This happens because Pylance—the default language server for VS Code—does not automatically know where Poetry is hiding your project's virtual environment.
Pylance resolves imports based on the active Python interpreter. By default, Poetry creates virtual environments in a centralized system cache, which Pylance often misses.
Here is the definitive guide to linking Poetry with Pylance and eliminating missing import errors permanently. Why Pylance Can't Find Your Poetry Imports pylance missing imports poetry link
This solution is elegant because it keeps all your project configuration in a single file. Pylance is built on Pyright, and many of its settings can be defined directly in pyproject.toml . This can solve a few issues at once:
Method 1: Tell VS Code to Use the Poetry Environment (Recommended) Here is the definitive guide to linking Poetry
This command outputs the absolute file path to the virtual environment Poetry generated for this specific project. Copy this path to your clipboard. Step 2: Select the Interpreter in VS Code Open your project folder in VS Code.

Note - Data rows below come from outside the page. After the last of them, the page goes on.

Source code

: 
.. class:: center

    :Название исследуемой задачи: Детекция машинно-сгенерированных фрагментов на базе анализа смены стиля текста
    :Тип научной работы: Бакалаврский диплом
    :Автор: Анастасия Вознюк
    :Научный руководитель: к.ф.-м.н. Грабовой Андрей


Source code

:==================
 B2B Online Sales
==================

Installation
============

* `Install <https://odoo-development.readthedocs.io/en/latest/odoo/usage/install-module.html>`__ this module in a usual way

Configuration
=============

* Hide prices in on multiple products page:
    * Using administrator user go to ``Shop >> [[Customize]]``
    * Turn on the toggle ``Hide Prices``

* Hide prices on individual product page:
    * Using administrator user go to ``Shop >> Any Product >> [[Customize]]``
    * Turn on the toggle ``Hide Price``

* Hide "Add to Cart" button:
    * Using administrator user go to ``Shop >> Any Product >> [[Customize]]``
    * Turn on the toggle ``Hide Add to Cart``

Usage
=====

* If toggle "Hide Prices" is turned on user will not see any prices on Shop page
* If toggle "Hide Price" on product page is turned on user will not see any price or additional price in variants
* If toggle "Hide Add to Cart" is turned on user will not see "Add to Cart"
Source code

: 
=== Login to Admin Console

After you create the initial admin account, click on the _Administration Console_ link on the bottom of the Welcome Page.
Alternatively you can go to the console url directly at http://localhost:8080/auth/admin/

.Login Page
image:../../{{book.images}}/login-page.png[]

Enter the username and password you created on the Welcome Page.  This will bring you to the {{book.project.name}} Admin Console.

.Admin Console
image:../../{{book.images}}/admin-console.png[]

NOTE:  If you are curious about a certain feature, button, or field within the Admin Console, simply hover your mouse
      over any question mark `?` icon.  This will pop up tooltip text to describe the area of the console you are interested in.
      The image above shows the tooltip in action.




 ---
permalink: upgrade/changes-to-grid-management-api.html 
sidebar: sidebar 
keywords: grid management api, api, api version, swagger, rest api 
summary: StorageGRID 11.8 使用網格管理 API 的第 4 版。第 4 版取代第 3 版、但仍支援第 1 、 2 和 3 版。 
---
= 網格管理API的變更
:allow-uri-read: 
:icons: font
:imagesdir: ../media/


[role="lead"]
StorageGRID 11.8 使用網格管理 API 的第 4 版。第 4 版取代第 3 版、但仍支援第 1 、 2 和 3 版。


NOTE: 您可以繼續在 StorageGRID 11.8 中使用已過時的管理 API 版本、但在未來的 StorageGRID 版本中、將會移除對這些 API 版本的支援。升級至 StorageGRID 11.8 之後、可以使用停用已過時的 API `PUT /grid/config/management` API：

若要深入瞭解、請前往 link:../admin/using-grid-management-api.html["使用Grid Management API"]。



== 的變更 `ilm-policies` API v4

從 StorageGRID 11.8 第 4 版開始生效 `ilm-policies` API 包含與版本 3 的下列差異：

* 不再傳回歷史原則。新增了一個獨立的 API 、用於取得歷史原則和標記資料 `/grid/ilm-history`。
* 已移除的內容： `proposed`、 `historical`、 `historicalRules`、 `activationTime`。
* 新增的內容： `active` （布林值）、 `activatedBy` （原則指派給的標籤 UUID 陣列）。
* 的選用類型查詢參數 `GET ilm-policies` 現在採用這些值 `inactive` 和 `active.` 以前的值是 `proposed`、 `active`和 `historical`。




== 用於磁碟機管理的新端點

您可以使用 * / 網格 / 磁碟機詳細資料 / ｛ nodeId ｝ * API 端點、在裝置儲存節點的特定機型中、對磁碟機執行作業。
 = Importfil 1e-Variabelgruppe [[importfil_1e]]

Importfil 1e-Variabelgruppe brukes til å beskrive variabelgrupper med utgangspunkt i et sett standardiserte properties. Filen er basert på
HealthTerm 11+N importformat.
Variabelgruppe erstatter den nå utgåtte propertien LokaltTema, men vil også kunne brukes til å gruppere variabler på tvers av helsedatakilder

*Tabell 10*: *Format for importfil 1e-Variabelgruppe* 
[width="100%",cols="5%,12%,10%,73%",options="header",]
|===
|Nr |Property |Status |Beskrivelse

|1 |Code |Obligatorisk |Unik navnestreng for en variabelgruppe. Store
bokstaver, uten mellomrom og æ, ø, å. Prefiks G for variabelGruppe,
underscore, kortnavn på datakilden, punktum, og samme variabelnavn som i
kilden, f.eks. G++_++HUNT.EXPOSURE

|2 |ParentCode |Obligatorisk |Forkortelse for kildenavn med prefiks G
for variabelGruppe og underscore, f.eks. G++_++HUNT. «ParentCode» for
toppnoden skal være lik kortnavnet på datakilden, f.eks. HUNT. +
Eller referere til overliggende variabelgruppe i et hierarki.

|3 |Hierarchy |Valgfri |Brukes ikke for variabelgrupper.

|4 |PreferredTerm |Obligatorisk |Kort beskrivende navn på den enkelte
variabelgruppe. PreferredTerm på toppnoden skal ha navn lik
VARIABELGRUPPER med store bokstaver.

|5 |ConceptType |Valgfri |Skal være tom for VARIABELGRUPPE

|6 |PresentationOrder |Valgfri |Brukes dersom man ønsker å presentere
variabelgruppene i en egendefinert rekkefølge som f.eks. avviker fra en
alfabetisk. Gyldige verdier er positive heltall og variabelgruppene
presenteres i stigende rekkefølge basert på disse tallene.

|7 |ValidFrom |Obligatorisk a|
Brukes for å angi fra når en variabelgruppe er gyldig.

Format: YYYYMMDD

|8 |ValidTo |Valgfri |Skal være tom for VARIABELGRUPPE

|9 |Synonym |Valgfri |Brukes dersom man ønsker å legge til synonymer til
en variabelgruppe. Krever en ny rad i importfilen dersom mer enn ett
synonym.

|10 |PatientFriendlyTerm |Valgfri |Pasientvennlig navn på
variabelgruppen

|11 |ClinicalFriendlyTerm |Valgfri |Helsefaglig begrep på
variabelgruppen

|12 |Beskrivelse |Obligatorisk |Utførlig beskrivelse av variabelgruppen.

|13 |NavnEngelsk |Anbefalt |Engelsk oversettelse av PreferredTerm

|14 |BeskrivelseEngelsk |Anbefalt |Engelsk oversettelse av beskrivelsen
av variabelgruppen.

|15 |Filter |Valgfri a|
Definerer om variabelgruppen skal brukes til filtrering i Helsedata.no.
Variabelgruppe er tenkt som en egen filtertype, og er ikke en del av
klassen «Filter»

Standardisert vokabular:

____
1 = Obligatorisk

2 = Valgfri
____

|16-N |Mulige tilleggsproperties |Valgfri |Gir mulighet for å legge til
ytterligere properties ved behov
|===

Open the Command Palette using Ctrl+Shift+P (Windows/Linux) or Cmd+Shift+P (macOS). Type and select . This can solve a few issues at once:
Run this command in your terminal to force Poetry to build a .venv folder directly inside your current project root: poetry config virtualenvs.in-project true Use code with caution. Step 2: Rebuild the environment
When you install packages via pip globally or in a standard .venv folder inside your project directory, VS Code usually detects them automatically. However, Poetry’s default behavior is to isolate virtual environments inside a global, centralized system directory:
You will now see a .venv folder inside your project workspace. Restart VS Code, and Pylance will automatically detect the imports. Method 2: Manually Select the Poetry Interpreter in VS Code
Now go forth and code without the yellow squiggles.